An Edifice is a large and complex structure. These imposing buildings were (or are) often worked on for several years (sometimes even eras) and by different parties. Think of the Sagrada Familia in Barcelona!
Edifice is also the name of the latest expansion of the popular 7 Wonders, from Repos Production and Asmodee. In 7 Wonders, players each build their own city and associated wonder, but with the arrival of Edifice, they can jointly work on these Edfices. Is this semi-cooperative approach a great foundation or a ruin?
For players unfamiliar with 7 Wonders, a brief review, from our earlier review:
“7 Wonders is a card game in which players try to collect cards in three eras (rounds) to (among other things) build their city. Collecting cards is done through so-called drafte. At the beginning of an era, each player is dealt 7 cards of that era. From these cards, a player chooses 1 card to build and gives the remaining cards there to the player to his or her left or right (depending on the era). This continues until player gets 2 cards in hand. Players then choose another card and the other card disappears to the discard pile.
By selling cards, you get three coins that can be used to buy resources or goods or to earn victory points. By building, you place cards as buildings in your city. Brown cards produce resources, grey cards produce goods, yellow cards allow you to “trade”, red cards represent military power, green cards mean scientific progress and blue cards provide victory points. In the third era, a number of purple guild cards are also shuffled through the deck, allowing players to complete tasks to earn even more victory points.
To build cards, you sometimes have to “pay” for the raw materials or goods indicated. That means you must have the production lines for these raw materials or goods present in your city. In other words, you must have the right brown and grey cards. If you don’t have enough raw materials, you can possibly “buy” them from your neighbours if they are present in their town by paying coins. Similarly, you can place a card face-down during draftee to build on your monument. Building a monument earns bonuses and victory points.
At the end of an era, players compare their military power with their immediate neighbours. The player with the most power receives victory points and the player with the least power receives minus points. At the end of the game, players receive points for their monuments, coins, blue buildings, scientific progress, guilds and more. The player with the most points receives everlasting glory!”
Like the game setup of 7 Wonders (each player gets a unique player board and a hand of cards per era), the setup of Edifice is not much more complex than the basic game. Edifice contains 15 different double-sided building cards: five each in of eras I, II and III. For each era, players choose a (random) building card; place these cards project side up in the centre of the table. On each building card, players place 2-5 building miniatures of the relevant era.

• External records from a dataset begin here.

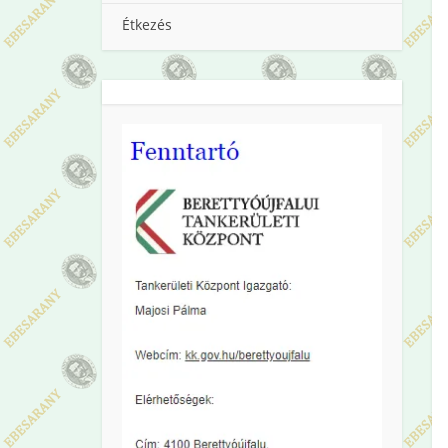
Étkezés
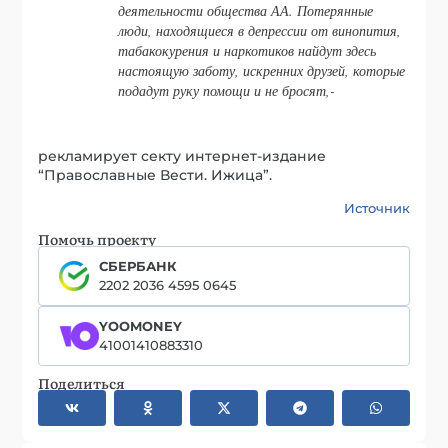
деятельности общества АА. Потерянные
люди, находящиеся в депрессии от винопития,
табакокурения и наркотиков найдут здесь
настоящую заботу, искренних друзей, которые
подадут руку помощи и не бросят,-
рекламирует секту интернет-издание
“Православные Вести. Ижица”.
Источник
Помочь проекту
СБЕРБАНК
2202 2036 4595 0645
YOOMONEY
41001410883310
Поделиться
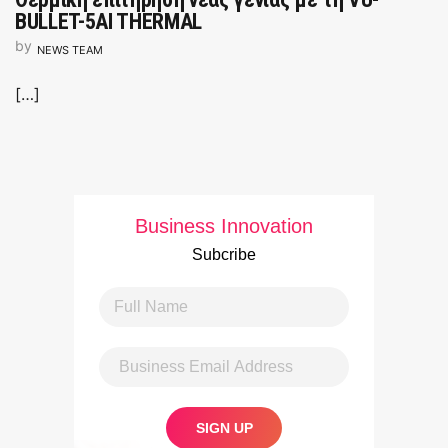
BULLET-5AI THERMAL
by
NEWS TEAM
[…]
Business Innovation
Subcribe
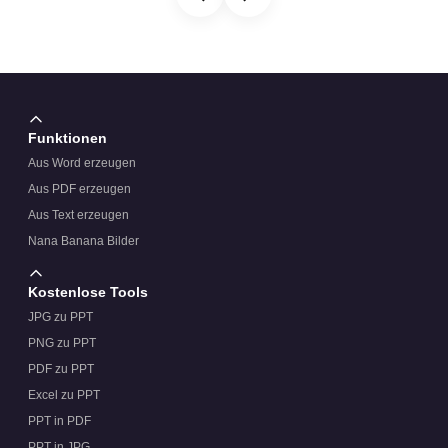
Funktionen
Aus Word erzeugen
Aus PDF erzeugen
Aus Text erzeugen
Nana Banana Bilder
Kostenlose Tools
JPG zu PPT
PNG zu PPT
PDF zu PPT
Excel zu PPT
PPT in PDF
PPT in JPG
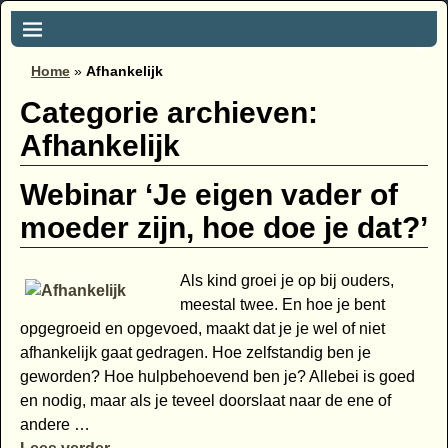
Home
»
Afhankelijk
Categorie archieven:
Afhankelijk
Webinar ‘Je eigen vader of
moeder zijn, hoe doe je dat?’
Als kind groei je op bij ouders,
meestal twee. En hoe je bent
opgegroeid en opgevoed, maakt dat je je wel of niet
afhankelijk gaat gedragen. Hoe zelfstandig ben je
geworden? Hoe hulpbehoevend ben je? Allebei is goed
en nodig, maar als je teveel doorslaat naar de ene of
andere
…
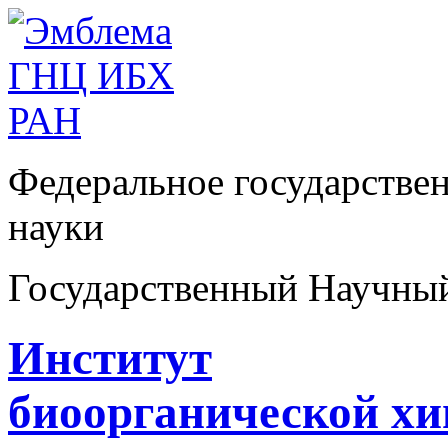
Федеральное государстве
науки
Государственный Научны
Институт
биоорганической х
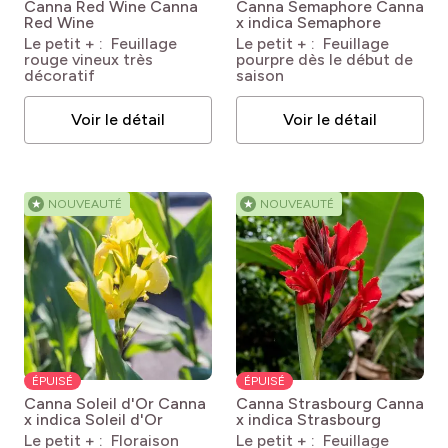
Canna Red Wine
Canna
Canna Semaphore
Canna
Red Wine
x indica Semaphore
Le petit + : Feuillage
Le petit + : Feuillage
rouge vineux très
pourpre dès le début de
décoratif
saison
Voir le détail
Voir le détail
★
NOUVEAUTÉ
★
NOUVEAUTÉ
ÉPUISÉ
ÉPUISÉ
Canna Soleil d'Or
Canna
Canna Strasbourg
Canna
x indica Soleil d'Or
x indica Strasbourg
Le petit + : Floraison
Le petit + : Feuillage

The amount of figurines used depends on the number of players playing this game.
The course of the game follows the regular rules set of 7 Wonders, but players have a possible extra action they can take during a turn. If you build a level of your wonder during an era, you can pay the cost of the building card for the current era (on top of the cost of the level of your wonder) and take a building miniature from that particular card. If there are no more figures on a building, the card is turned over and players receive the displayed reward. If at the end of the era there is at least one figure left on the card, each player without such a miniature gets the corresponding penalty and possibly even a debt (minus points at the end of the game).
7 Wonders remains a modern classic and this expansion adds another layer without compromising the accessibility or speed of the base game. Edifice brings an interesting new choice to life and gives players extra options for (minus) points. Edifice is a solid (as a rock built house) addition to your collection – just be beware that a slumlord doesn’t steal it from your games cabinet.